Cukup lama kekacauan itu terjadi, hingga jerit tangis tak lagi terdengar, ketika orang-orang berbaju putih itu berhasil melumpuhkan Kesi dengan menyuntikkan obat bius.
Aku mengernyit, siapa yang menghubungi mereka? Mungkinkah kepala sekolah, atau guru yang lain? Tapi bagaimana bisa secepat ini?
Tak sengaja netraku menangkap Tasya yang tengah berdiri di dekat jendela dengan tangan bergetar memegang ponsel. Mungkinkah dia yang melakukannya? Tapi, haruskah dia memanggil orang-orang dari rumah sakit jiwa seperti itu?
***
Aku terduduk di kursi yang terletak di balkon kamarku. Mata menatap serius benda dalam genggaman. Otak kupaksa berpikir keras agar menemukan jawaban, atas semuanya.
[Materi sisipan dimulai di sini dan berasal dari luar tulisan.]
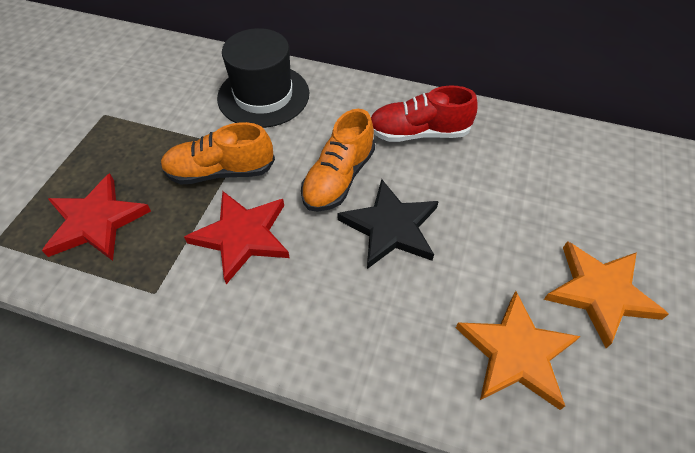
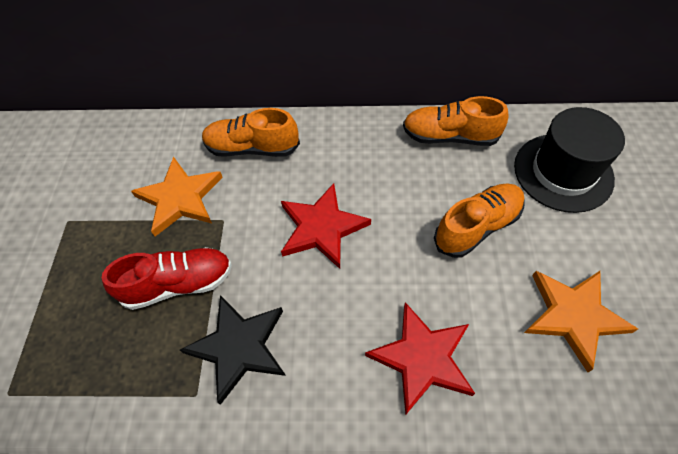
orange shoe: 2 -> 3

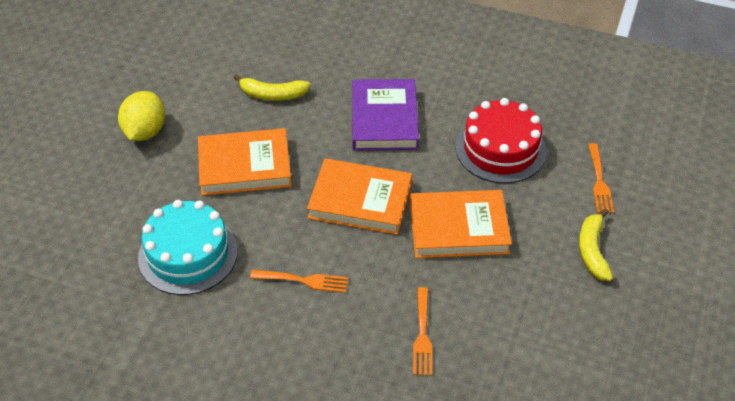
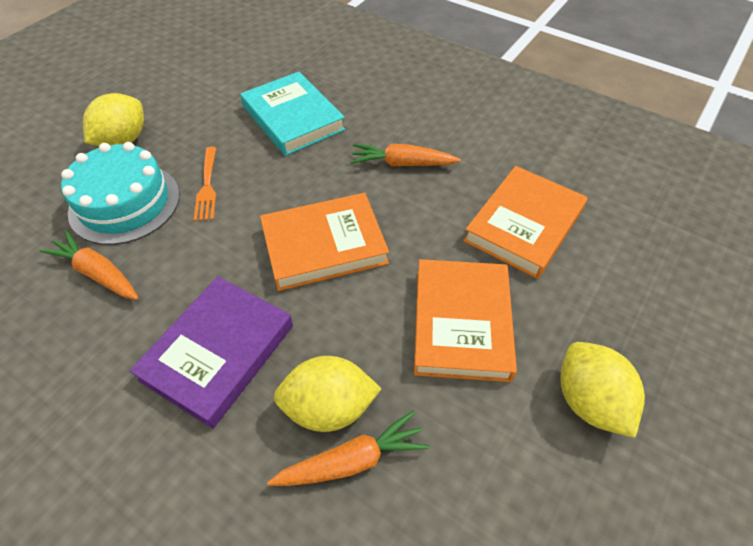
orange carrot: 0 -> 3
orange fork: 3 -> 1
red cake: 1 -> 0
turquoise book: 0 -> 1
yellow banana: 2 -> 0
yellow lemon: 1 -> 3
Berulang kali kalimat yang tertulis dalam kertas yang acak-acakan itu kugumamkan. Rasanya aku masih tak percaya, jika Monic melakukan bunuh diri. Tak ada alasan pasti atas semua itu, semua terasa janggal. Mengapa seorang gadis yang memiliki segalanya, uang, keluarga teman, dan juga kecerdasan melakukan hal hina seperti itu?
Tak ada gunanya aku hidup
Orang sepertiku pantas menerima semuanya
Hanya Kesi yang mau menerimaku di dunia ini, dialah sahabatku dan akan selalu seperti itu
Aku akan selalu menunggumu, dimana tenang didapat meski alam dan sekitarnya berteriak
"Hanya Kesi yang mau menerimaku. Aku akan selalu menunggumu." Aku terdiam ketika menyadari sesuatu. Mungkinkah? Jika apa yang kupikirkan benar berarti ....
Kuraih jaket coklat yang tergantung di dekat pintu, dengan tergesa aku keluar dari kamar.
"Ma, motornya Revi bawa," teriakku, tanpa menunggu jawaban dari mama, tangan menyambar kunci motor yang tergeletak di atas meja.
Kupacu kuda besi milikku membelah jalanan dengan kecepatan di atas rata-rata, tak perduli dengan umpatan banyak orang. Karena jika aku terlambat, maka hal buruk akan terjadi.